* WHAT THE EXERCISE ASKS *
Using the data below, reproduce exactly the lines from the line with "notepad: present [24,98,130,139]" to the line with "laptop: none [89,25,267,150]", both included; pictures must be dropped.

*** AVAILABLE RECORDS ***

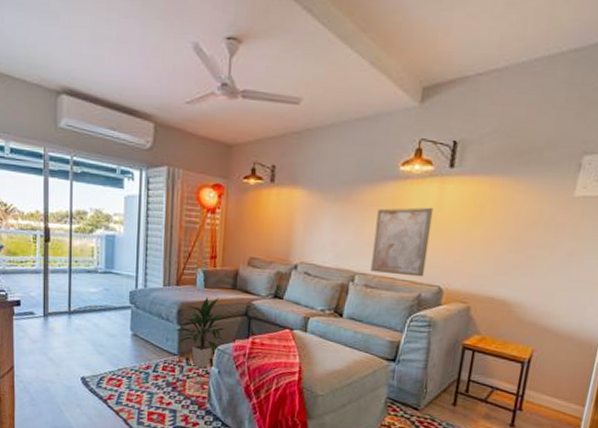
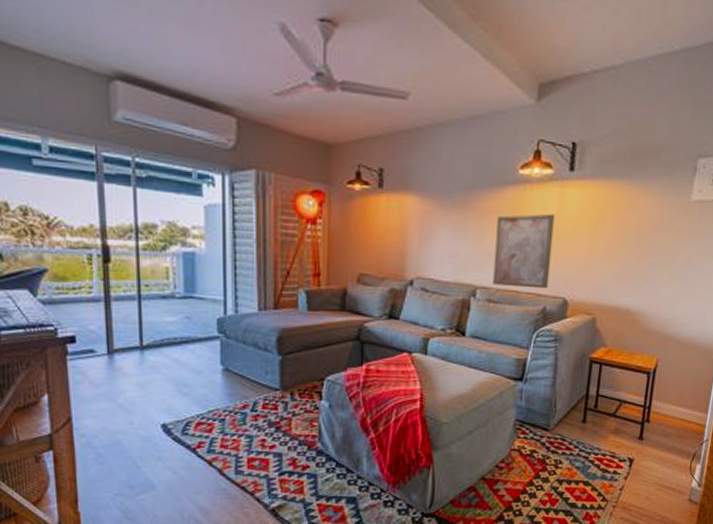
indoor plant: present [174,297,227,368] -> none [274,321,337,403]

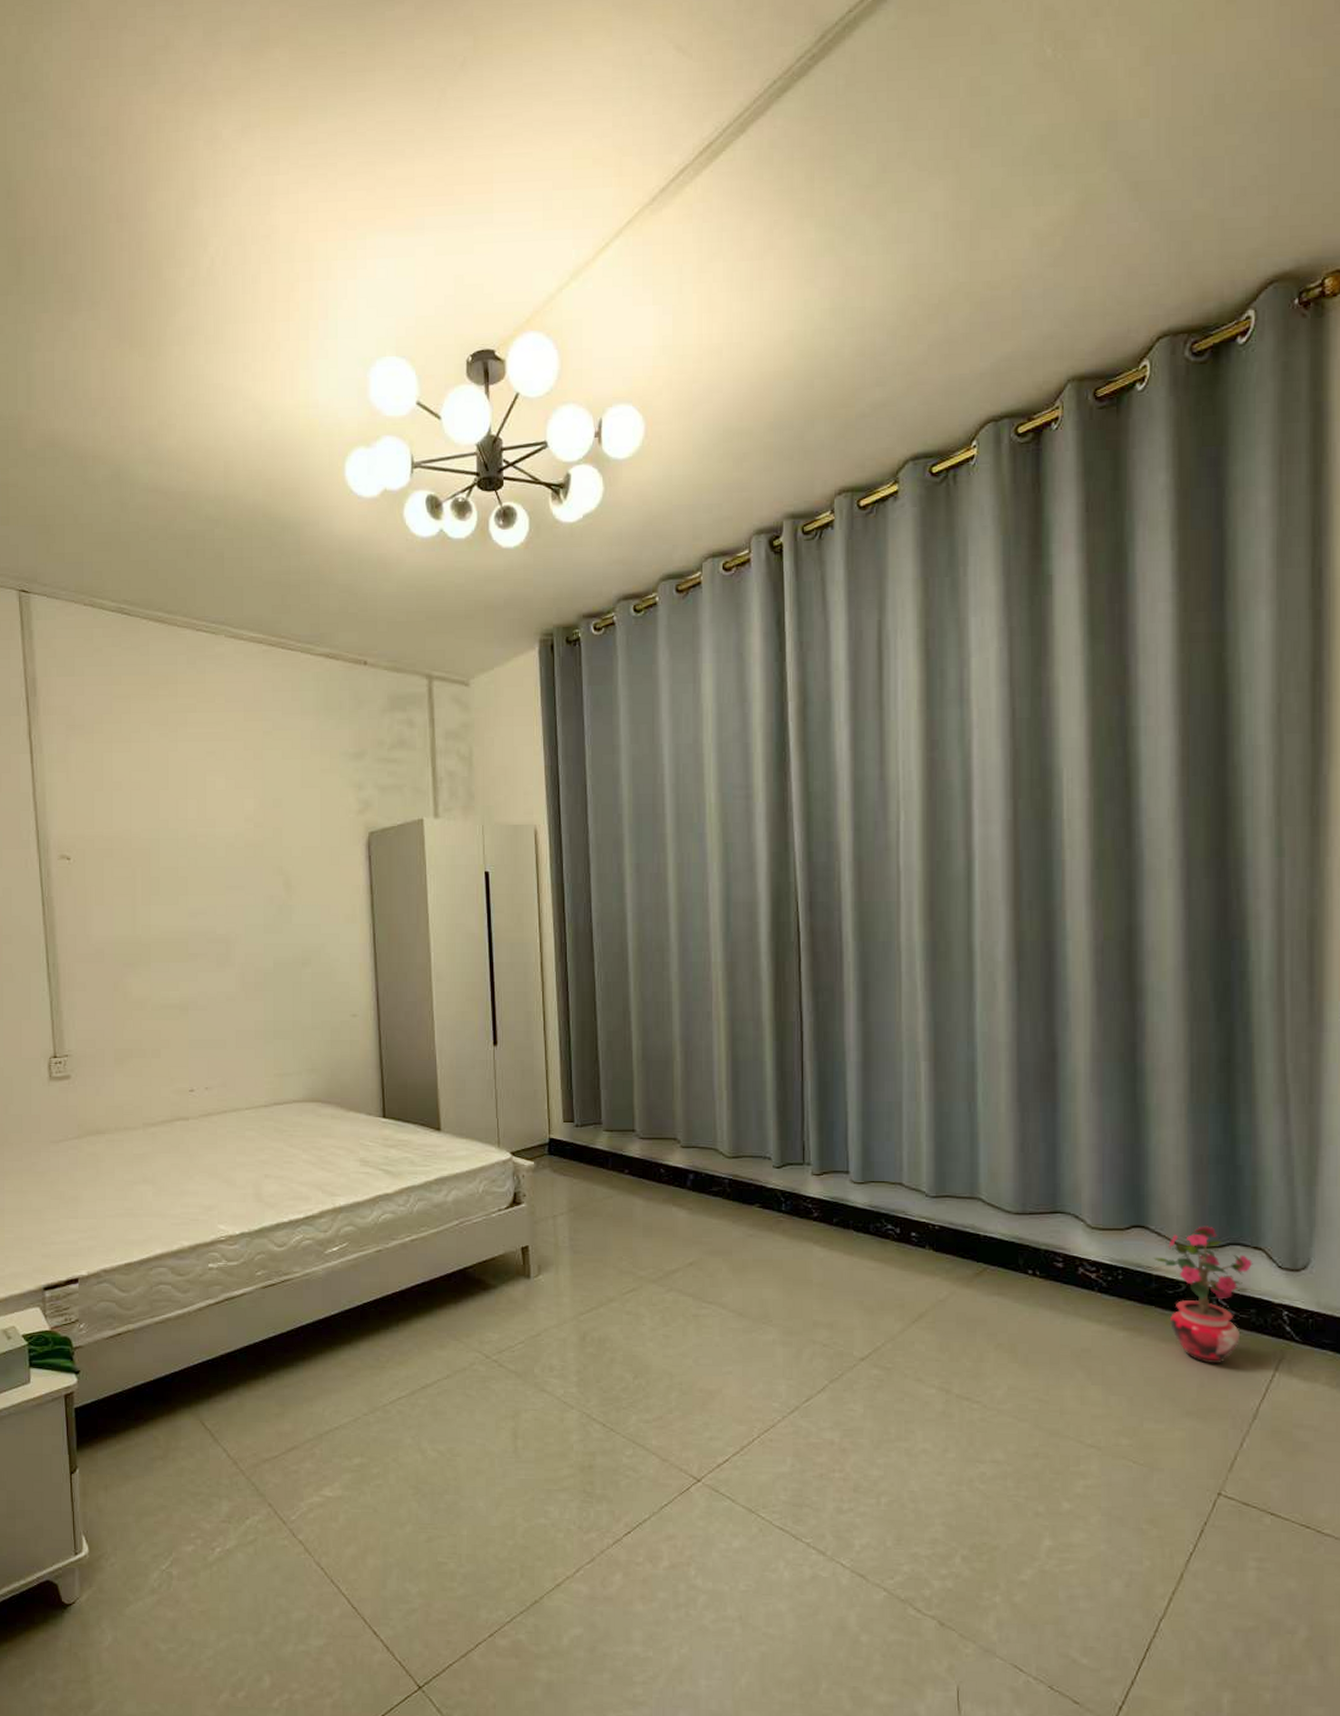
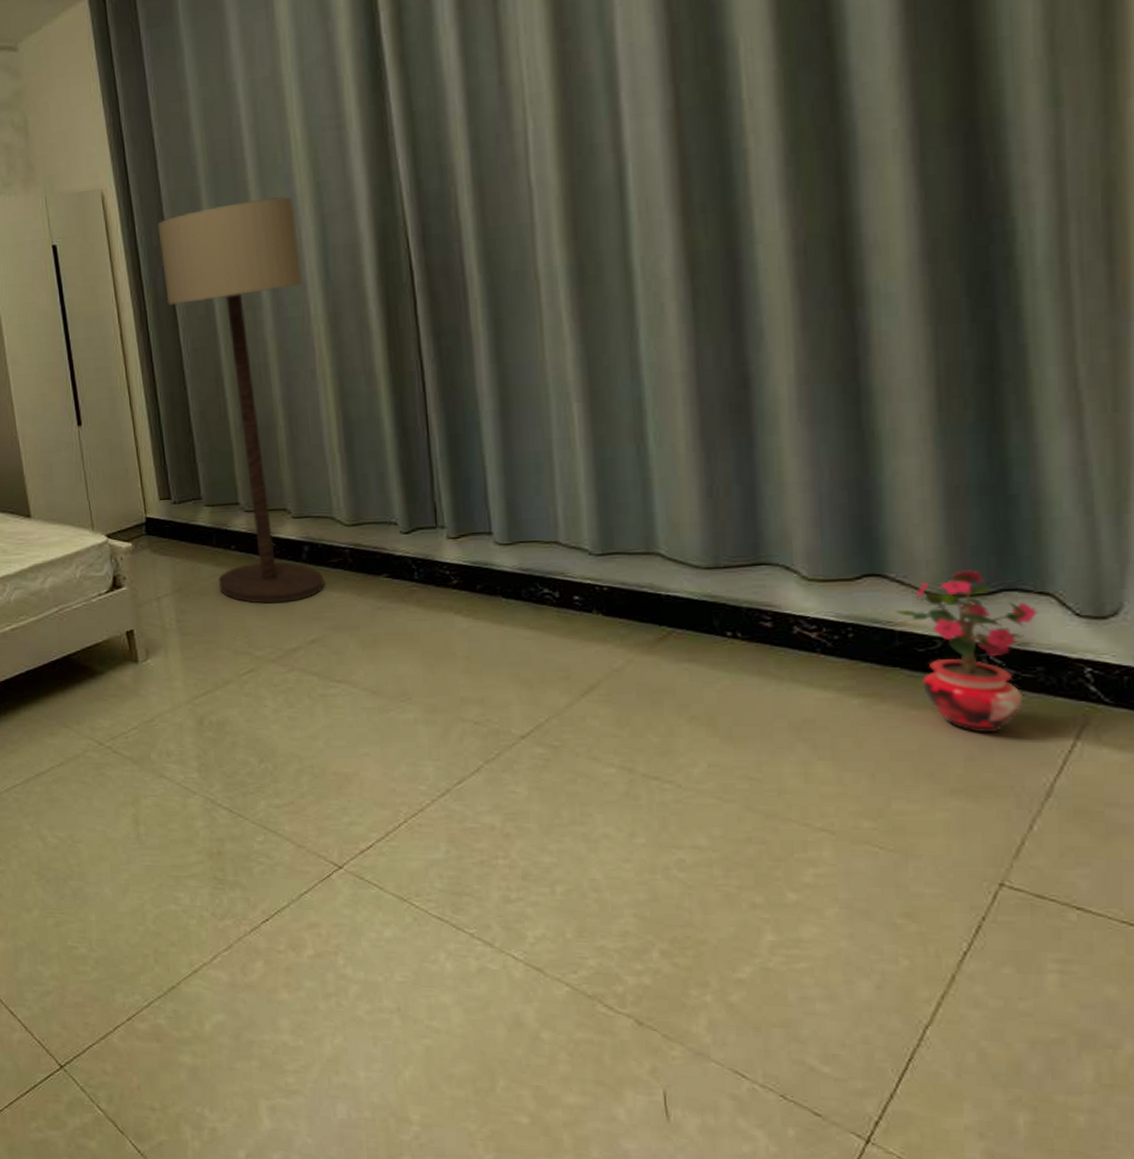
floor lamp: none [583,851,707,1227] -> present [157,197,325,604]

*** End of AVAILABLE RECORDS ***
*** AVAILABLE RECORDS ***

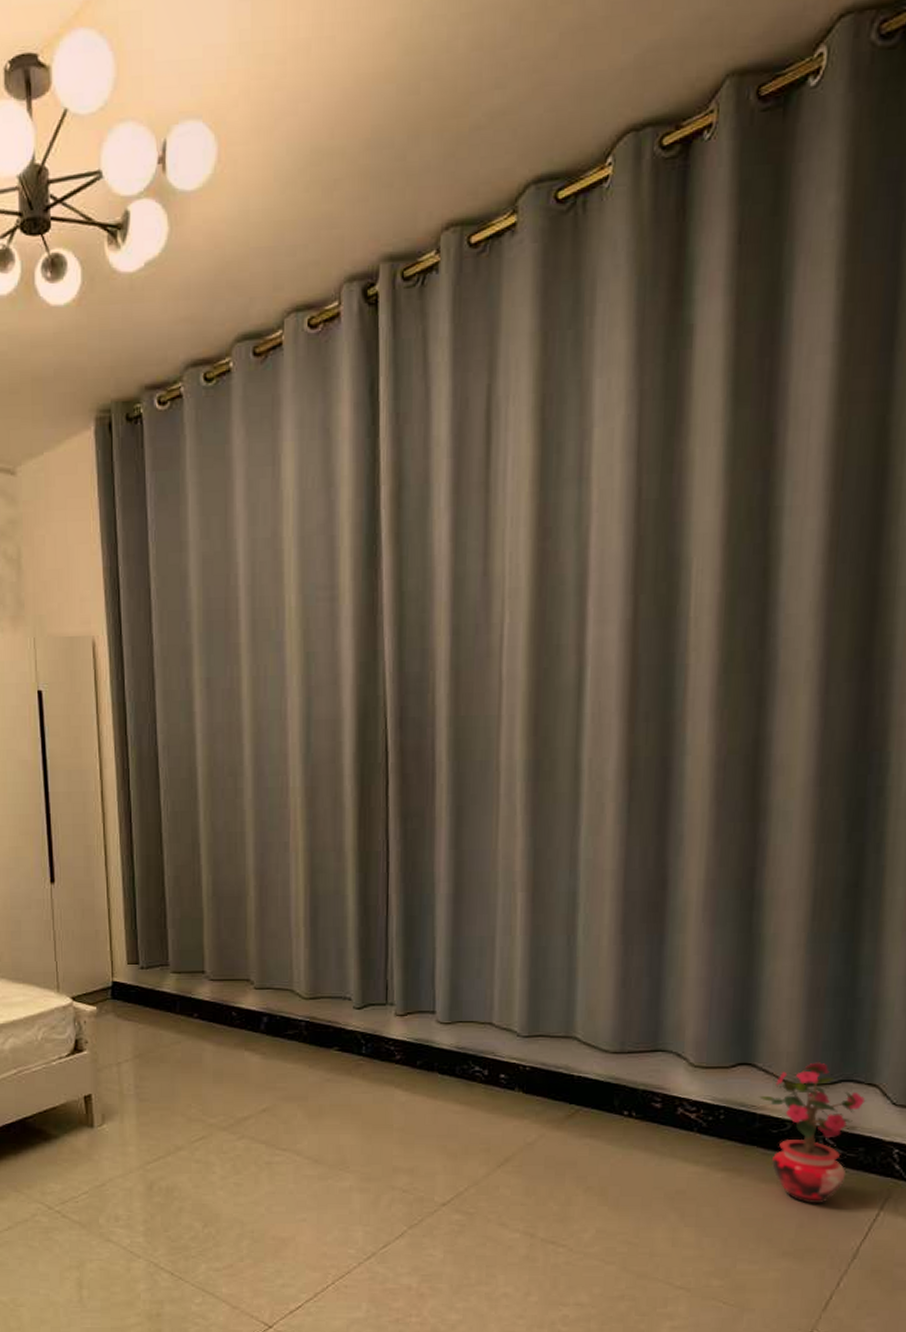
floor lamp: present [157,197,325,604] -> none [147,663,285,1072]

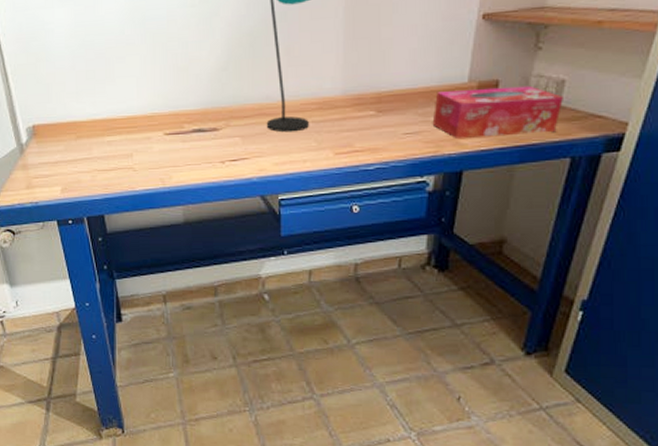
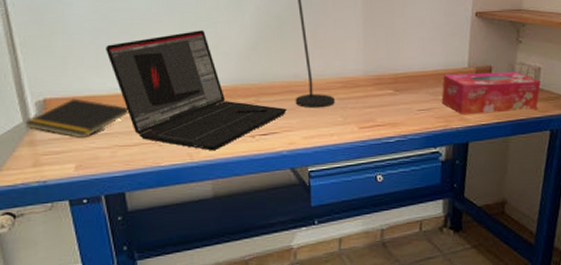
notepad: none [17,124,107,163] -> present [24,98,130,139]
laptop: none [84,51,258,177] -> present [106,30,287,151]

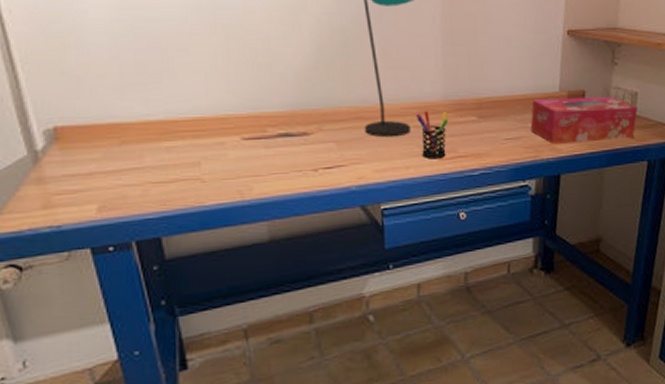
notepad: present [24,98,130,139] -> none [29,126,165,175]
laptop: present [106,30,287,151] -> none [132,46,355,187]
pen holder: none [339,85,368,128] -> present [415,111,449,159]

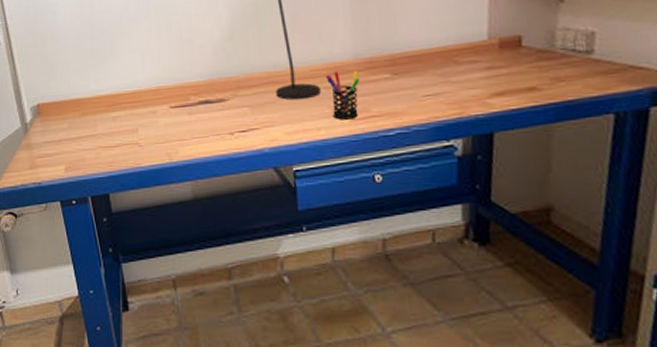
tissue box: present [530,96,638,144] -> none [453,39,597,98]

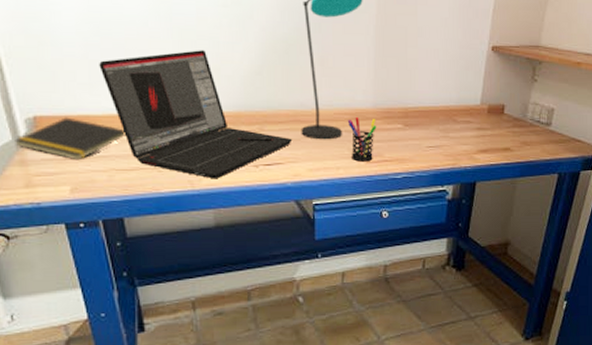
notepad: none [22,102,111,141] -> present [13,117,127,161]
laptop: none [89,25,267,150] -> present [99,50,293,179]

*** End of AVAILABLE RECORDS ***

* RESULT *
notepad: present [24,98,130,139] -> none [29,126,165,175]
laptop: present [106,30,287,151] -> none [132,46,355,187]
pen holder: none [339,85,368,128] -> present [415,111,449,159]

tissue box: present [530,96,638,144] -> none [453,39,597,98]

notepad: none [22,102,111,141] -> present [13,117,127,161]
laptop: none [89,25,267,150] -> present [99,50,293,179]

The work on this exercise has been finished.